We made ourselves an aggregator where business requests from different sources are collected and a big picture is seen in detail. The tracker is a safe space where requests are aggregated, analyzed, understood, and the blockers are highlighted. We polish the requests before they get to the board. When they get to the board, it is a detailed task for the developers. Business requests, in contrast, come in various shapes and forms and often bring more questions than answers.

Why is a BA a must-have for Big Data projects?

A BA is the link between the development team and the customer. This connection is maintained through documentation. This is the documentation set we’ve got ready for this project:

  • Project Overview
  • SAD
  • Test documentation
  • Data migration document (historical data over several years) – WIP. This one will tell everyone involved on the project after us how the data comes from stage 1 to stage N and what happens to it at each stage.

Through these documents, the client sees that we code exactly what was discussed. At the same time, they see which limitations the software we use for coding has, and the project limitations in general.

Documentation Simplifies Onboarding to a Great Deal.

Furthermore, since the project is dynamic, a BA timely highlights to the team the changes in the data processing pipeline. For this, we also have a separate document where we take down all the changes and modifications.

What’s the value that BAs generates for the client on this Big Data project?

Stabilized data for OLAP Cubes

The client used to do the analytics in the Excel files, manually and the process hasn’t seen much of a change since the 90’s. Given the data volume has grown tremendously, to stabilize the data, ensure transparency, consistency and scalability was our task.

To add data from multiple vendors into cubes and build reports, the data must be unified and stabilized. A BSA oversees the project, divides the areas of responsibility and conveys the customer's wishes as accurately as possible for the team, to ensure the expected value from our involvement.

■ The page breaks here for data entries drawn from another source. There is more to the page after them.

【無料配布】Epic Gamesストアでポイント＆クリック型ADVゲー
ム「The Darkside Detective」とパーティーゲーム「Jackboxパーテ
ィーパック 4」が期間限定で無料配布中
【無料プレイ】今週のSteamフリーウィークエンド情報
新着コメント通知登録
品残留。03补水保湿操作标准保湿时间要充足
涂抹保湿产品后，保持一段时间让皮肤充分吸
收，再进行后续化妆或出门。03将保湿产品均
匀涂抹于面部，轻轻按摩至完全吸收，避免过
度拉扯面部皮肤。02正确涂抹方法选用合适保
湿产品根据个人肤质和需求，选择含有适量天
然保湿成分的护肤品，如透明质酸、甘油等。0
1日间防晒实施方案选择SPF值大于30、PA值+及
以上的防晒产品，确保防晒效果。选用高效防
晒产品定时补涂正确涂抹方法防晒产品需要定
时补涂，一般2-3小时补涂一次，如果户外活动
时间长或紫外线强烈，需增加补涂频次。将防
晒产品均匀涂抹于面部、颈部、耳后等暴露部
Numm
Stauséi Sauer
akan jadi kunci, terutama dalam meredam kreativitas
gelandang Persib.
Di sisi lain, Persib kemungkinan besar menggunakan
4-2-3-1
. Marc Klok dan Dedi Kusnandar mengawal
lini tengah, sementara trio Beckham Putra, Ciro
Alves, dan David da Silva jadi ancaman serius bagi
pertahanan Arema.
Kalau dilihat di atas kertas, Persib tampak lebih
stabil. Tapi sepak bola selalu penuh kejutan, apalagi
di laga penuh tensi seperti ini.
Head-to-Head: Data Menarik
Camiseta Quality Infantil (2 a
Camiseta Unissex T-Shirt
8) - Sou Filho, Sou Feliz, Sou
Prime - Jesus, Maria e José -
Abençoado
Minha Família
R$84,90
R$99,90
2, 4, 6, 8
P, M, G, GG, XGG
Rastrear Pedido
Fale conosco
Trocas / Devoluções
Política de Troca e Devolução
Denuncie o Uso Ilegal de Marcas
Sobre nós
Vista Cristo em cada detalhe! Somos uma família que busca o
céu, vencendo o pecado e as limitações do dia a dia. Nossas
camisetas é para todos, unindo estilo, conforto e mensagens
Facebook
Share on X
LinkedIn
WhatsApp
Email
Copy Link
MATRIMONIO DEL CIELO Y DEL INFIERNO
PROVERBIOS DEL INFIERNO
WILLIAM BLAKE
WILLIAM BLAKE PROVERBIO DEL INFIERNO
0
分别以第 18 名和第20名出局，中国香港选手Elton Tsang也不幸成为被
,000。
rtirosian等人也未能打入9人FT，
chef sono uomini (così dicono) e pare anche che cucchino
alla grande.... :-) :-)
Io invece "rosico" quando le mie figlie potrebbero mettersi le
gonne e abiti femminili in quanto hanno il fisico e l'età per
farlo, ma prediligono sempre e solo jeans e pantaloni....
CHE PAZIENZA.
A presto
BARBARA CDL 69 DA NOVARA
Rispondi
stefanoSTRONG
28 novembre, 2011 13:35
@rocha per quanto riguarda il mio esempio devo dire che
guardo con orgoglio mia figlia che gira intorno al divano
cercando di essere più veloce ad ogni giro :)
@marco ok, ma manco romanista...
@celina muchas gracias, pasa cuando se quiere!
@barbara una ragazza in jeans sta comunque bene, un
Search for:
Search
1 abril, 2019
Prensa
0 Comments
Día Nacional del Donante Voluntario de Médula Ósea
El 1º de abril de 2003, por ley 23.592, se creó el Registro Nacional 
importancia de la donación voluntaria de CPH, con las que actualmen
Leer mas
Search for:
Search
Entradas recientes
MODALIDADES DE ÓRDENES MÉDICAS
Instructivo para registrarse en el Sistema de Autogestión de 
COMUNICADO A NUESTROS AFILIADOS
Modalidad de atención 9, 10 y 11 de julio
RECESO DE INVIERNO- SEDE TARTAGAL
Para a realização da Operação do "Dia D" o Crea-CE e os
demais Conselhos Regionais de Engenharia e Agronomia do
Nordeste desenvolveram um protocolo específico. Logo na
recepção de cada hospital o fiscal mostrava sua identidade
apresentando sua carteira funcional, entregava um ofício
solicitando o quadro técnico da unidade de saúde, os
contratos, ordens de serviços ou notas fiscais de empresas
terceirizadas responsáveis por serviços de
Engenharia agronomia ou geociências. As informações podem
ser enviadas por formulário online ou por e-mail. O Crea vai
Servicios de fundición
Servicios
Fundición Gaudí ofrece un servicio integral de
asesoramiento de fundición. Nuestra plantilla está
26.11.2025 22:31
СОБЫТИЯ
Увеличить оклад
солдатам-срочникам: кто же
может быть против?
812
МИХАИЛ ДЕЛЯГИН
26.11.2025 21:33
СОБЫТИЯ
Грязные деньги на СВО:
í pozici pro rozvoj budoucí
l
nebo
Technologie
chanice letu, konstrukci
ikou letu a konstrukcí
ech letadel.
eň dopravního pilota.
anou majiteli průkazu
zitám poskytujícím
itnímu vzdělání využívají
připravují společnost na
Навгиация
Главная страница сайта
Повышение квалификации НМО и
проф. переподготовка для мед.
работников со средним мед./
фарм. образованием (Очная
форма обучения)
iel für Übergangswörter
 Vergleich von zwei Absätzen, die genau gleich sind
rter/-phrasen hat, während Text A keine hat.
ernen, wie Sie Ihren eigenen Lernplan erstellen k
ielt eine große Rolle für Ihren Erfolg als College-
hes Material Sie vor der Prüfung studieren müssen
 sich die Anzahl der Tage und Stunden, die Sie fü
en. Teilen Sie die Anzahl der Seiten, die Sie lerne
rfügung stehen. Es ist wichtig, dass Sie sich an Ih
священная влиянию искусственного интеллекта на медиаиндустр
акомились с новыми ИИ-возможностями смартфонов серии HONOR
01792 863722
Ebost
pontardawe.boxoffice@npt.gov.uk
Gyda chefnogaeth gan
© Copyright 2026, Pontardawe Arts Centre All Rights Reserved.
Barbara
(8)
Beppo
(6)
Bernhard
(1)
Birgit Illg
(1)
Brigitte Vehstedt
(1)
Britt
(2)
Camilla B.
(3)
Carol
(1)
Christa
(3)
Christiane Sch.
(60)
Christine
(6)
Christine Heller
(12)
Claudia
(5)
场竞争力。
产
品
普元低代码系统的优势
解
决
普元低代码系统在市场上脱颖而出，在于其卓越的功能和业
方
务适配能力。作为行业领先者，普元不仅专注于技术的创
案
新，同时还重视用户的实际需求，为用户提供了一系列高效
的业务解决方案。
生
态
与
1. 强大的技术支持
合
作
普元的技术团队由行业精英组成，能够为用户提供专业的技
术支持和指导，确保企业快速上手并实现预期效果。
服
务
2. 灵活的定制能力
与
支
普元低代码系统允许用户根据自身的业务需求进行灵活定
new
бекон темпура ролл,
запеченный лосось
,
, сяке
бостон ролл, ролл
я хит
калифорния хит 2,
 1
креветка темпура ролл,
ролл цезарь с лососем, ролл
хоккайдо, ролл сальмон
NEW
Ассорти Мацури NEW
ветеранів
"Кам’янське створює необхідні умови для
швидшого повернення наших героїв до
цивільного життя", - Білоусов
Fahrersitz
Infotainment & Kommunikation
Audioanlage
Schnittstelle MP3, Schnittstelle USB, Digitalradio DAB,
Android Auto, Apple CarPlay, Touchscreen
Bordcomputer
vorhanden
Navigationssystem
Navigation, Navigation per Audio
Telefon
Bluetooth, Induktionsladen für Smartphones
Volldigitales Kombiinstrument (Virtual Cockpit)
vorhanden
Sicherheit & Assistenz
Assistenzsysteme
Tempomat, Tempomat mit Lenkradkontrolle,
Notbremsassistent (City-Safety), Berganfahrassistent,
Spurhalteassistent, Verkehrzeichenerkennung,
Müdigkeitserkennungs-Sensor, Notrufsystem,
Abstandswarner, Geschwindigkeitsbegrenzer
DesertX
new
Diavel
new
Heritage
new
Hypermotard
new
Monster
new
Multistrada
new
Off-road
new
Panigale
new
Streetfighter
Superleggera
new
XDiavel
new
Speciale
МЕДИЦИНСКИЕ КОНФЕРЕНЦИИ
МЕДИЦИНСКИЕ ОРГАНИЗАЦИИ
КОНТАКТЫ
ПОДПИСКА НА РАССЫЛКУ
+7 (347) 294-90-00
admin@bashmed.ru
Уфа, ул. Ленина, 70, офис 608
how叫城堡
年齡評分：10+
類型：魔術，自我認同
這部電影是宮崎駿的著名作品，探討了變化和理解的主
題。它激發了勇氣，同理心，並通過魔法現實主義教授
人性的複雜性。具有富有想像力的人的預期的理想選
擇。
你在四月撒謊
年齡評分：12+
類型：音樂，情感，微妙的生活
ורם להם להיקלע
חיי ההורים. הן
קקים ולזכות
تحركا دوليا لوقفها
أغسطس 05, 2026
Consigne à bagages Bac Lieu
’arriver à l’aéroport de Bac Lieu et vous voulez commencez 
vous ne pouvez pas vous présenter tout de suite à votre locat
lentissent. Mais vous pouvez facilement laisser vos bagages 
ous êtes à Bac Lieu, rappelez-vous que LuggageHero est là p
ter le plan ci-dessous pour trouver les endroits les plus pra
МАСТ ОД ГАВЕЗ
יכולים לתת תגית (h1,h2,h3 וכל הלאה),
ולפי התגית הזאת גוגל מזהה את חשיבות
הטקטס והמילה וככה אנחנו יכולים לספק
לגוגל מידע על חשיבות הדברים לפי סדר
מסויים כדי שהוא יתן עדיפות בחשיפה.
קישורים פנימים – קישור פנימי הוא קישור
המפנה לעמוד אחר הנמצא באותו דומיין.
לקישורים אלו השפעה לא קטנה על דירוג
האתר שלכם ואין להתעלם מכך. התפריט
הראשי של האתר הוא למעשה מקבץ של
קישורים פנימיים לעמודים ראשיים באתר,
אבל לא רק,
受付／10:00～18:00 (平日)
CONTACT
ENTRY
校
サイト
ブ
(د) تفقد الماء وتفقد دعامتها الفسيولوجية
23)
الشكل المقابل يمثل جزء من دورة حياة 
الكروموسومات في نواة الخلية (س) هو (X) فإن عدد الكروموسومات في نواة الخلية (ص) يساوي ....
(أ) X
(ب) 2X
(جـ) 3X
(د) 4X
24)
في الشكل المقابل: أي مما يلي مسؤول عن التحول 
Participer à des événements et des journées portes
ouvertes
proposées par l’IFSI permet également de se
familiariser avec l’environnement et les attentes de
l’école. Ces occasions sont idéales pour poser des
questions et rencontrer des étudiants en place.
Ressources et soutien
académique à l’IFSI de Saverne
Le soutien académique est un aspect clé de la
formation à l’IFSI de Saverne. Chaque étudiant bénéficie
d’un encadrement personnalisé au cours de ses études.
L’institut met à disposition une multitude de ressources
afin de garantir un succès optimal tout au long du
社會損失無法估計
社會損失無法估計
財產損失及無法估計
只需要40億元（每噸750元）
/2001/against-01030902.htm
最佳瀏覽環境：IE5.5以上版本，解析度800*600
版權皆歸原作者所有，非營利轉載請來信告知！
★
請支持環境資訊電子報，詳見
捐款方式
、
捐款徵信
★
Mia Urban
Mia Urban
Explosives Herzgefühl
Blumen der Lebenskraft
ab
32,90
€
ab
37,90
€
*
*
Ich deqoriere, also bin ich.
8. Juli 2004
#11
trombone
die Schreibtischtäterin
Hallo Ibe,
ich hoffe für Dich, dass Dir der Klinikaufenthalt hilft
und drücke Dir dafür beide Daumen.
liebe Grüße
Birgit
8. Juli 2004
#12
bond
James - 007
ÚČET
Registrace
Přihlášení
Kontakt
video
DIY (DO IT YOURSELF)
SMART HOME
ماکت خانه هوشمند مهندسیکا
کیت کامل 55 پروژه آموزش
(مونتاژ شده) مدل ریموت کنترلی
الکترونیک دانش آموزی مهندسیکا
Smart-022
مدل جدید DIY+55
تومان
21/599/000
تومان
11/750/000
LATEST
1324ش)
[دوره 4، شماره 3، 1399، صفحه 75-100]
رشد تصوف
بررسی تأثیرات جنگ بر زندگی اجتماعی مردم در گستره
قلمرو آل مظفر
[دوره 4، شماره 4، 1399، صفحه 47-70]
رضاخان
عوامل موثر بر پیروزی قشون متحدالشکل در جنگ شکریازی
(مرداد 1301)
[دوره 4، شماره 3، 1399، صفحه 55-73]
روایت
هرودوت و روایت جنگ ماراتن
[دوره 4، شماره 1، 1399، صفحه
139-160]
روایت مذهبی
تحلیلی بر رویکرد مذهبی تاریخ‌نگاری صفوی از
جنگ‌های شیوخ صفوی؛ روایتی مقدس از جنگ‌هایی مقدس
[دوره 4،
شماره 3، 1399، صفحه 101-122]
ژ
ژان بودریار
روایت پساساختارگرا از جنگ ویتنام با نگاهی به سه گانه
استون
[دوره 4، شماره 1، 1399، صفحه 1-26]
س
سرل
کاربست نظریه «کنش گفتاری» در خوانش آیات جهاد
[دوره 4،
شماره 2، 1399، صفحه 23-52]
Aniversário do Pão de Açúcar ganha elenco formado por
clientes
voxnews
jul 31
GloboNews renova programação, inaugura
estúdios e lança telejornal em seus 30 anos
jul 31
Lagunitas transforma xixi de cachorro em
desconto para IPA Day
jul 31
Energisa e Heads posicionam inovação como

We started working with one business line, where there were only 2 clients. Now we process six business lines, all of which are separate businesses, with their own specifics, products and solutions.

Project trackers 

This is very meticulous work I’m talking about: walking through the board and tons of daily emails, bringing everything in one place to highlight the issues. Not to mention getting in touch with the stakeholders for the answers! Through trackers we make sure that there are no distorted performance results, guesswork, issues that are left hanging in the air which affect the future scope.


The huge scope of the project allowed us to grow and to expand the BA team. Three more BAs joined and took over a big chunk of the work, thus creating a window for me to prepare quality documentation.

I immediately started with the project overview and showed it to the client:

–  Is this what you need?

–  Yeah, that's what we need.

After the first development cycle, I wrote the SAD:

–  Here’s what we’ve got. Do you see the constraints? It works like this and looks like this, if you break it down into layers. Are we on the same page?

– Yes.

If it wasn’t for my team, though, I would not even have the opportunity to write the documentation, because we would have been bogged down in routine tasks.

Last but not least

A professional BA team with good expertise always immerses itself in the project and gives the expected (or extra) value to the client. Through the proper distribution of responsibilities – preparation of scope, distribution of tasks, timely identification and elimination of blockers – the best result is achieved. We onboard, train, do the docs, translate the vision of the client into the codable tasks and ensure seamless project knowledge transfer for the client.

If someone on the client’s team needs help with data that we generate, the client sends them to our BSA team for the answers. We know everything about it – how the project grew, why it grew certain parts and how those work. If there is no such team on your Big Data project, it’s similar to navigating a dense forest without a map.